A decisão tomada pela máquina com dispensa do operador humano na situação concreta encontra porventura ilustração mais evidente em situações de conflito de interesses com acção de aparelhos programados, de que podem ser exemplo os veículos autónomos. A definição dos critérios de decisão e a mobilização das linhas de responsabilização dos programadores pelo Direito Penal só poderá ser bem sucedida mediante a convocação dos ensinamentos da Filosofia e da Ética, repensando dilemas clássicos à luz de cenários novos.
Os serviços proporcionados pela IA não têm de implicar a substituição ou remoção dos operadores humanos, podendo destinar-se a cumprir papel auxiliar no processo penal. É importante, no entanto, perceber até que ponto esses serviços modelam a convicção de investigadores e decisores, tornando-se, simultaneamente, pretextos ou bases de fundamentação fácil para a adopção de medidas restritivas de direitos, incluindo condenações. O efeito de caixa negra, pelo qual o processo decisório que opera no funcionamento do algoritmo se torna inacessível, é talvez a hipótese mais evidente do risco de a IA acabar servindo para tornar mais impenetráveis – e, portanto, resistentes à compreensão e ao escrutínio – as razões para as intervenções do Estado nas esferas dos cidadãos.
Estes perigos não têm de se limitar à tomada de decisão sobre medidas investigatórias, podendo estender-se igualmente à própria análise substantiva da responsabilidade penal. A multiplicação e crescente complexidade dos algoritmos impele-nos a questionar se eles poderão vir a ser utilizados na verificação de elementos da teoria do crime como a imputação objectiva ou o dolo.
Finalidades
O projecto ‘Direito Penal e Inteligência Artificial’ visa prosseguir as linhas de investigação expostas acima convocando diversas disciplinas para encarar os desafios erguidos pela IA aos edifícios clássicos do Direito Penal e do Direito Processual Penal.
A Neurociência, a Filosofia da Mente ou a Ética não são tomadas como meras fornecedoras de contributos a ser tomados em consideração, antes intervindo ao ponto de o Direito, guiado por uma abertura crítica, ser forçado a repensar e mesmo a desconstruir as suas categorias tradicionais. As ciências não jurídicas cumprem assim um papel na própria definição das questões e critérios assumidos na teoria sobre a responsabilidade penal e nas opções em momentos essenciais do processo criminal.

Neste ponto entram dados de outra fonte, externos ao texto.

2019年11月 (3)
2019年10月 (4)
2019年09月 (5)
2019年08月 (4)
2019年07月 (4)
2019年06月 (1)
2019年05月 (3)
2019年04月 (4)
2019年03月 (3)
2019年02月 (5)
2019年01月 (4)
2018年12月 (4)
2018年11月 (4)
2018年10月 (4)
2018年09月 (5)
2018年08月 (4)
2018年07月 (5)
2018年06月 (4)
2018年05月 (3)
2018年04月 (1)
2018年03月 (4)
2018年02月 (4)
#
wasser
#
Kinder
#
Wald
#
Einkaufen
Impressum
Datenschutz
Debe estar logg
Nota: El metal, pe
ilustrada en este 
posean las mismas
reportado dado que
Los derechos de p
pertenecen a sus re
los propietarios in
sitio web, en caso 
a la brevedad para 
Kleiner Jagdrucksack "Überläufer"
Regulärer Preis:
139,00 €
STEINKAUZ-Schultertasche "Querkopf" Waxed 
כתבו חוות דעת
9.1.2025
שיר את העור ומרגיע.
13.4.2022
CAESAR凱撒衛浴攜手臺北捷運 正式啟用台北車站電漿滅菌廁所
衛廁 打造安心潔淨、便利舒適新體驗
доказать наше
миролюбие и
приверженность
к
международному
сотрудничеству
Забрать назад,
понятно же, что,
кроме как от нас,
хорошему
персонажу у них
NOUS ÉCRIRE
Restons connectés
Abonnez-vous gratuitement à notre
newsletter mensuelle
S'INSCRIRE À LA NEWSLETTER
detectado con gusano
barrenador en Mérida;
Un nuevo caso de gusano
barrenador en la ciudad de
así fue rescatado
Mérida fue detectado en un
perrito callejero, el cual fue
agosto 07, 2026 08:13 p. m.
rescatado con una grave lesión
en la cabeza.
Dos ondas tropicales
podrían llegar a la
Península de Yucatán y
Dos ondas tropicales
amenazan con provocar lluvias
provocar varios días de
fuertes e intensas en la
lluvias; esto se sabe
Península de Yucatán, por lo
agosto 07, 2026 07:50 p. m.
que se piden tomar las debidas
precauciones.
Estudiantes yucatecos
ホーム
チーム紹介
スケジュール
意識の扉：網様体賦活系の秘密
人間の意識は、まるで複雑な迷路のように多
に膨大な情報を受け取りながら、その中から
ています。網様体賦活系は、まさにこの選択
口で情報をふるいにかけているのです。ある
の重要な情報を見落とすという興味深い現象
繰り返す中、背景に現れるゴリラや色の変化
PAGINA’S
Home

As respostas que se obtenham, ou os caminhos que se apontem, também se destinam, em sentido inverso, a contribuir para as áreas convocadas, tanto pela imposição de limites e critérios reguladores – pois também esse é o papel do Direito – como pela definição de perspectivas e linhas de interrogação a serem aprofundadas por aquelas ciências – pois também o Direito pede respostas e orientação.
Atividades
. Seminário de Investigação bimestral (com os investigadores)
. Conferência coletiva final (com os investigadores e especialistas convidados)
. Publicação de obra coletiva com divulgação dos resultados
Articulação com o Ensino Pós-Graduado
Integração no Projeto, na qualidade de investigadores juniores, de estudantes de Mestrado e de Doutoramento cujo tema de dissertação se enquadre da descrição e nas finalidades do Projeto de Investigação, assim como de estudantes do Curso de Pós-Gradução ‘Direito Penal e IA’ cuja contribuição se revele uma mais-valia, nomeadamente, em função dos relatórios finais apresentados.